Les colons sont toujours parmi nous /par Docteur Mohamed Yeslim ould El Joud

17 March, 2022 - 01:10

La colonisation c'était d'abord et surtout une administration. Une administration coloniale dont le rôle était d'imposer la volonté de la métropole aux colonies. Aujourd'hui, nous avons une administration nationale, ou « indigène »en langage colon.  Ce devrait être une administration citoyenne. L'est-elle vraiment ? Malheureusement, notre administration reproduit, par son comportement quotidien, les mêmes schémas coloniaux. Elle se conçoit toujours comme l'unique dépositaire de l'autorité publique et politique, au lieu d'intérioriser l'idée démocratique selon laquelle la première et intime source de toute autorité émane du peuple souverain.

Les nouveaux dirigeants politiques de nos pays ont simplement continué la pratique coloniale de se baser sur les chefferies traditionnelles pour servir de courroie de transmission entre l'administration et la population. Phénomène malheureusement  accentué avec la vague récente de démocratisation. Censées former les cadres d'aujourd'hui et de demain, les écoles d'administration continuent par ailleurs à utiliser le modèle colonial et le cursus hérité de la métropole. Elles forment les nouvelles générations exactement comme par le passé.

Notre administration continue à se comporter comme si elle était à son propre service et non pas à celui du citoyen. Les vexations et les humiliations que celui-ci subit au quotidien dans les différentes administrations publiques sont immenses. Aucun fonctionnaire ne se conçoit comme employé par les pauvres quidams qui attendent au soleil devant une fenêtre minuscule… alors qu’il est, lui, assis sur un fauteuil moelleux dans son bureau climatisé. Si, si : qui n’a jamais vu cette scène n'a qu'à se rendre dans une agence de l'état-civil.

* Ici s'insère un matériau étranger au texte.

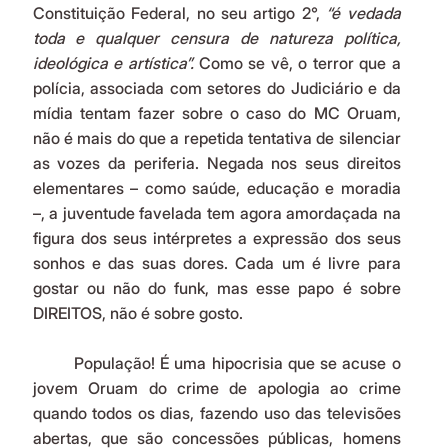
Constituição Federal, no seu artigo 2°, 
“é vedada 
toda e qualquer censura de natureza política, 
ideológica e artística”. 
Como se vê, o terror que a 
polícia, associada com setores do Judiciário e da 
mídia tentam fazer sobre o caso do MC Oruam, 
não é mais do que a repetida tentativa de silenciar 
as vozes da periferia. Negada nos seus direitos 
elementares – como saúde, educação e moradia 
–, a juventude favelada tem agora amordaçada na 
figura dos seus intérpretes a expressão dos seus 
sonhos e das suas dores. Cada um é livre para 
gostar ou não do funk, mas esse papo é sobre 
DIREITOS, não é sobre gosto.
	População! É uma hipocrisia que se acuse o 
jovem Oruam do crime de apologia ao crime 
quando todos os dias, fazendo uso das televisões 
abertas, que são concessões públicas, homens 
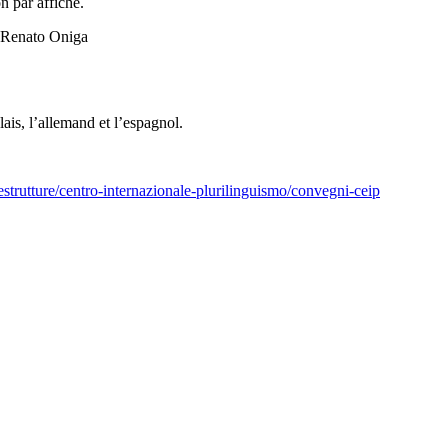
n par affiche.
à Renato Oniga
glais, l’allemand et l’espagnol.
estrutture/centro-internazionale-plurilinguismo/convegni-ceip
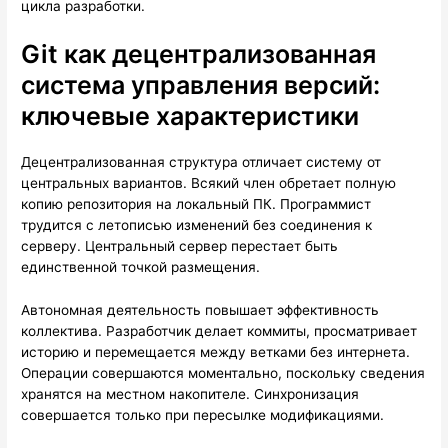
цикла разработки.
Git как децентрализованная
система управления версий:
ключевые характеристики
Децентрализованная структура отличает систему от
центральных вариантов. Всякий член обретает полную
копию репозитория на локальный ПК. Программист
трудится с летописью изменений без соединения к
серверу. Центральный сервер перестает быть
единственной точкой размещения.
Автономная деятельность повышает эффективность
коллектива. Разработчик делает коммиты, просматривает
историю и перемещается между ветками без интернета.
Операции совершаются моментально, поскольку сведения
хранятся на местном накопителе. Синхронизация
совершается только при пересылке модификациями.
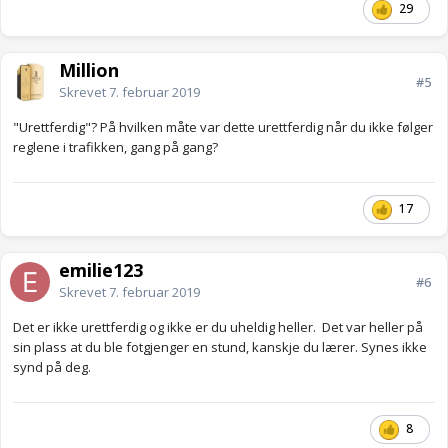
29
Million
#5
Skrevet
7. februar 2019
"Urettferdig"? På hvilken måte var dette urettferdig når du ikke følger
reglene i trafikken, gang på gang?
17
emilie123
#6
Skrevet
7. februar 2019
Det er ikke urettferdig og ikke er du uheldig heller. Det var heller på
sin plass at du ble fotgjenger en stund, kanskje du lærer. Synes ikke
synd på deg.
8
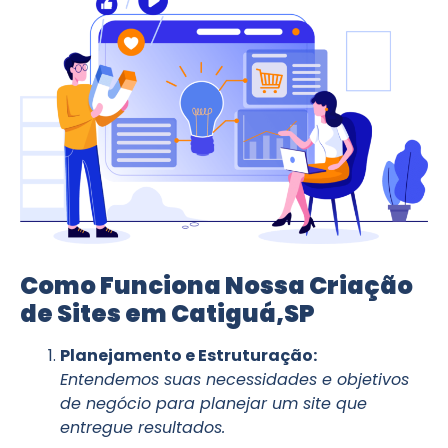
Como Funciona Nossa Criação
de Sites em Catiguá,SP
Planejamento e Estruturação:
Entendemos suas necessidades e objetivos
de negócio para planejar um site que
entregue resultados.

Nous échappons, par miracle, à des heurts entre l'administration et les administrés grâce à la nature pacifique de notre peuple, son fatalisme, sa désorganisation, son respect envers l'État et, disons-le, la peur du châtiment. Mais les temps changent et, s'il souhaite maintenir la paix civile, l’État a intérêt à se réveiller et anticiper le jour où les citoyens en auront vraiment marre de l'arrogance de leur administration.

Le citoyen est pour le moment – mais jusqu'à quand ? – incapable de tenir l'administration pour responsable, surveiller son efficacité et son efficience, lui demander des comptes. De son côté, l'administration ne s'imagine même pas faire l'objet d'une telle surveillance. Toute tentative en ce sens de la Société civile ou de la Presse se voit minée par les services publics qui infiltrent la totalité des organisations de ces deux importants contre-pouvoirs. On voit ainsi les syndicats inféodés à l'administration, tout comme la Presse, les ONG et associations, y compris et qui l'eût cru, associations d'élèves et d'étudiants, aussi bien à l'intérieur qu'à l'extérieur du pays. Mais les temps changent, là encore.

L’héritage colonial n'a plus sa raison d'être. Le noyautage de tout le champ public par l'administration coloniale était ancré dans la peur. La peur de tous les usurpateurs mais cela ne devrait pas être le cas d'une administration nationale qui ne devrait avoir rien à  craindre de son propre peuple.  À moins que l'appropriation illégitime des ressources nationales par une minorité de chefs traditionnels et leurs rejetons qui occupent la quasi-totalité des postes administratifs, ne soit la cause d'une rupture entre les élites politico-administratives et les masses populaires. D'où la persistance de la peur… La peur des usurpateurs ! Oui : malheureusement, les « colons » sont toujours parmi nous… et ce sont nos propres fils.